Gustav Brock
gustav at cactus.dk
Mon Aug 4 07:46:20 CDT 2003
Hi Bobby
Yes, much clearer. And you may have touched the core of a task like
this - that it is very easy to tell and even show how to do it but the
coding contains a lot of traps.
/gustav
> LOL.
> Sorry, was trying to get out of the office for the weekend.
> What I was saying is that technically, a day is not over until the time has
> reached OVER 24 hours, same for a year. Looking visually at the calendar,
> 12:00am to 9:00pm is one day. But if you do the math, it is only 21 hours,
> which is only 75% of a day.
> So, using your dates (03/01/1992-03/01/1987), looking at the calendar, it is
> easy to see that it should be 5 years. But until you reach that 1st second
> on 03/01/1992, you have not really used up that last full day. That is why
> my original code did not work.
> Any clearer now?
> Bobby
> -----Original Message-----
> From: accessd-bounces at databaseadvisors.com
> [mailto:accessd-bounces at databaseadvisors.com]On Behalf Of Gustav Brock
> Sent: Saturday, August 02, 2003 5:02 AM
> To: Access Developers discussion and problem solving
> Subject: Re: [AccessD] Age calculation function
> Hi Bobby
> I tried to think but I'm not quite sure I can follow you. Only newly
> born babies and astrologers care for the time of the day of birth, and
> only children are interested in ages with a resolution of months. And,
> of course, a new day begins at midnight.
> /gustav
>> Good point!
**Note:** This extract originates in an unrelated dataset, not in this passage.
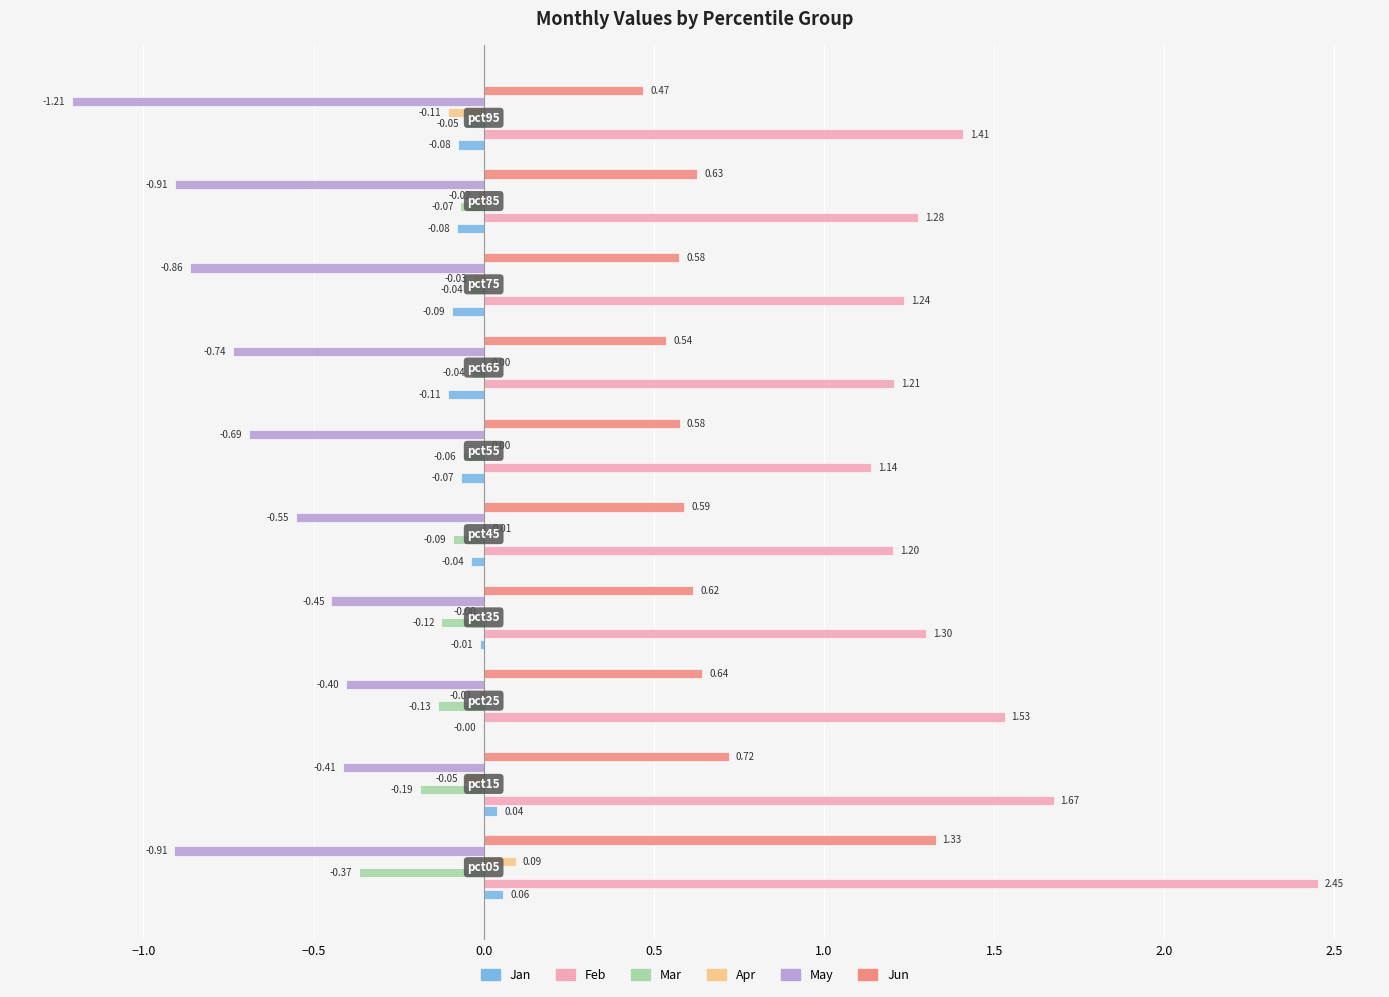

Which series has the largest total across all categories?

Feb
I did not think that you were picking on me.
>> While thinking about this, you technically have to add 0.0001 (may could
>> go smaller) day.
>> Think about it
>> 12/1/99-12/1/99 is technically saying the same as
>> 12/1/99 12:00am 0 12/1/99 11:59:59pm, which IMHO is not 1 full day until
>> that last second has past (and then it is the next day).
>> When you are using my method, I think that maybe you have to add 0.0001
>> days to get the desired results.
>> I modified the function to take a fraction of a day and entered .0001 as
>> the fraction to add and I get:
>> Debug.Print (Greg2JD("03/01/1992",0)-Greg2JD("03/01/1987",0.0001))/365.25=
>> 5.00205311425984
>> What do you all think?